While the present invention has been described with reference to the particular illustrative embodiments, it is not to be restricted by the embodiments but only by the appended claims. It is to be appreciated that those skilled in the art can change or modify the embodiments without departing from the scope and spirit of the present invention.

Claims

What Is Claimed Is;

1. A system for transmitting video signal and data signal in CCTV(Closed Circuit Television) using a single coaxial cable, the system comprising: a camera part having a camera for obtaining video, a lens for adjusting distance, an illuminator for adjusting luminosity and a rotary stand for adjusting a location of the camera; a control receiving part having a separator for separating signal, which is transmitted through the single coaxial cable, into data signal and video signal, a modulator/demodulator for demodulating the separated data signal, a control receiver for transmitting the demodulated data to the rotary stand, the lens and the illuminator, and a mixer for mixing video signal of the camera and data signal for an alarm and a microphone modulated through the modulator/demodulator; a control transmitting part having a control transmitter for generating data controlling the lens, the illuminator and the rotary stand, a modulator/demodulator for modulating or demodulating data signal, a mixer for transmitting data signal modulated in the modulator/demodulator to the control receiving part through the single coaxial cable, a two-way ground potential corrector for preventing distortion of video signal and data signal transmitted through the single coaxial cable, and a separator for separating signal transmitted from the two-way ground potential corrector into video signal and data signal; and a monitor for reproducing video.
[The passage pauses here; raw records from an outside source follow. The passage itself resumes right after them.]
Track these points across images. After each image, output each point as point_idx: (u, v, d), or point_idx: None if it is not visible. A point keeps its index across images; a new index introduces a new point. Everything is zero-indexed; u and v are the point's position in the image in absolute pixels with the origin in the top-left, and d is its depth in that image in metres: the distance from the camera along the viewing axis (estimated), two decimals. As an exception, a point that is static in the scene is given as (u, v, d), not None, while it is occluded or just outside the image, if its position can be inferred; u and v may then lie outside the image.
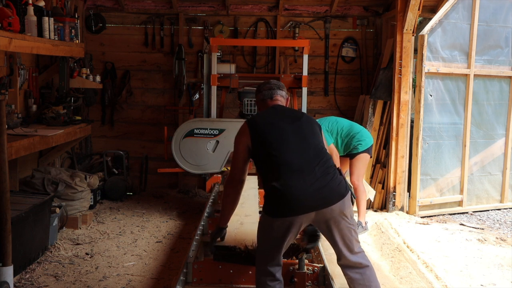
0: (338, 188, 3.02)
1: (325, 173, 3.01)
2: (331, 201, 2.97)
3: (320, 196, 2.95)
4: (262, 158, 3.10)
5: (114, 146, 7.64)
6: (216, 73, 6.29)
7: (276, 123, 3.16)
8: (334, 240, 3.08)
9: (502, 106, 6.85)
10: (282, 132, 3.11)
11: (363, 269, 3.10)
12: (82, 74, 6.53)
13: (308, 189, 2.94)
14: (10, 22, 4.41)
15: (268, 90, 3.39)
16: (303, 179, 2.96)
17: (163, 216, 6.32)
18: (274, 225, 3.00)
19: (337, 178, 3.05)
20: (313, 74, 7.71)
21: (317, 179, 2.97)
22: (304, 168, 2.99)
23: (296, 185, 2.94)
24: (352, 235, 3.10)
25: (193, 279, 3.52)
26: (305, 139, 3.12)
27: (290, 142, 3.07)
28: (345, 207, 3.02)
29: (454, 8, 6.31)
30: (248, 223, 3.95)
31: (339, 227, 3.03)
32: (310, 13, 7.71)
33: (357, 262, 3.10)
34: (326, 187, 2.97)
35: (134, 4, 7.63)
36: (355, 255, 3.10)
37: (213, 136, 6.08)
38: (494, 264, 4.79)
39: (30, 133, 4.98)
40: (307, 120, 3.25)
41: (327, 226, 3.05)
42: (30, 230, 4.45)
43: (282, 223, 2.98)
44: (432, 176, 6.50)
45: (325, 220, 3.01)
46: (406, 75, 6.47)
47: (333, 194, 2.99)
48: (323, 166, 3.04)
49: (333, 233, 3.05)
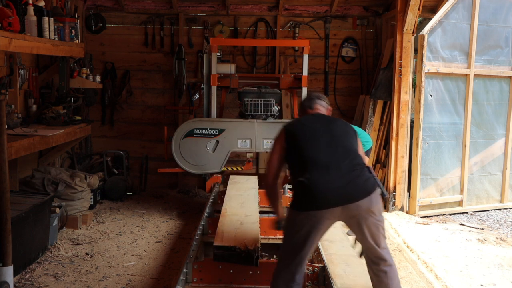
0: (365, 184, 3.05)
1: (352, 169, 3.06)
2: (357, 197, 3.00)
3: (345, 192, 2.99)
4: (293, 155, 3.21)
5: (114, 146, 7.64)
6: (216, 73, 6.29)
7: (309, 124, 3.31)
8: (363, 235, 3.12)
9: (502, 106, 6.85)
10: (313, 132, 3.23)
11: (387, 267, 3.16)
12: (82, 74, 6.53)
13: (333, 184, 2.99)
14: (10, 22, 4.41)
15: (308, 101, 3.53)
16: (328, 174, 3.01)
17: (163, 216, 6.32)
18: (297, 219, 3.04)
19: (365, 175, 3.08)
20: (313, 74, 7.71)
21: (343, 175, 3.02)
22: (331, 164, 3.06)
23: (322, 179, 3.00)
24: (379, 231, 3.14)
25: (193, 279, 3.53)
26: (335, 138, 3.21)
27: (320, 141, 3.17)
28: (372, 204, 3.04)
29: (454, 8, 6.31)
30: (248, 223, 3.95)
31: (366, 223, 3.07)
32: (310, 13, 7.71)
33: (382, 258, 3.15)
34: (352, 183, 3.01)
35: (134, 4, 7.63)
36: (382, 250, 3.16)
37: (213, 136, 6.08)
38: (494, 264, 4.79)
39: (30, 133, 4.98)
40: (342, 123, 3.37)
41: (355, 221, 3.08)
42: (30, 230, 4.45)
43: (306, 217, 3.00)
44: (432, 176, 6.50)
45: (352, 216, 3.04)
46: (406, 75, 6.47)
47: (359, 190, 3.02)
48: (350, 163, 3.09)
49: (362, 228, 3.09)
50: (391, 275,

2. A method for transmitting video signal and data signal in CCTV(Closed Circuit Television) using a single coaxial cable, the method comprising the steps of: mixing video signal obtained from a camera and data signal for an alarm and a microphone modulated through a modulator/demodulator in a mixer; transmitting the mixed signal through the single coaxial cable; correcting ground potential of video signal and data signal transmitted through the single coaxial cable using a two-way ground potential corrector; separating video signal and data signal in a separator, and then transmitting video signal to a monitor and outputting data signal to an alarm and a speaker through a modulator/demodulator; modulating data of a control transmitter in the modulator/demodulator and transmitting data to a mixer; transmitting data, which is transmitted to the mixer, to a separator of a control receiving part through a two-way ground potential corrector; and modulating data, which is separated in the separate of the control receiving part, in a modulator/demodulator of the control receiving part, outputting the modulated data to a speaker and an alarm of the control receiving part and controlling a lens, an illuminator and a rotary stand through a control receiver.

3. The method according to claim 2, wherein video signal is transmitted without any modulation.

4. The method according to claim 2, wherein the two-way ground potential corrector prevents distortion of video signal and data signal due to ground potential.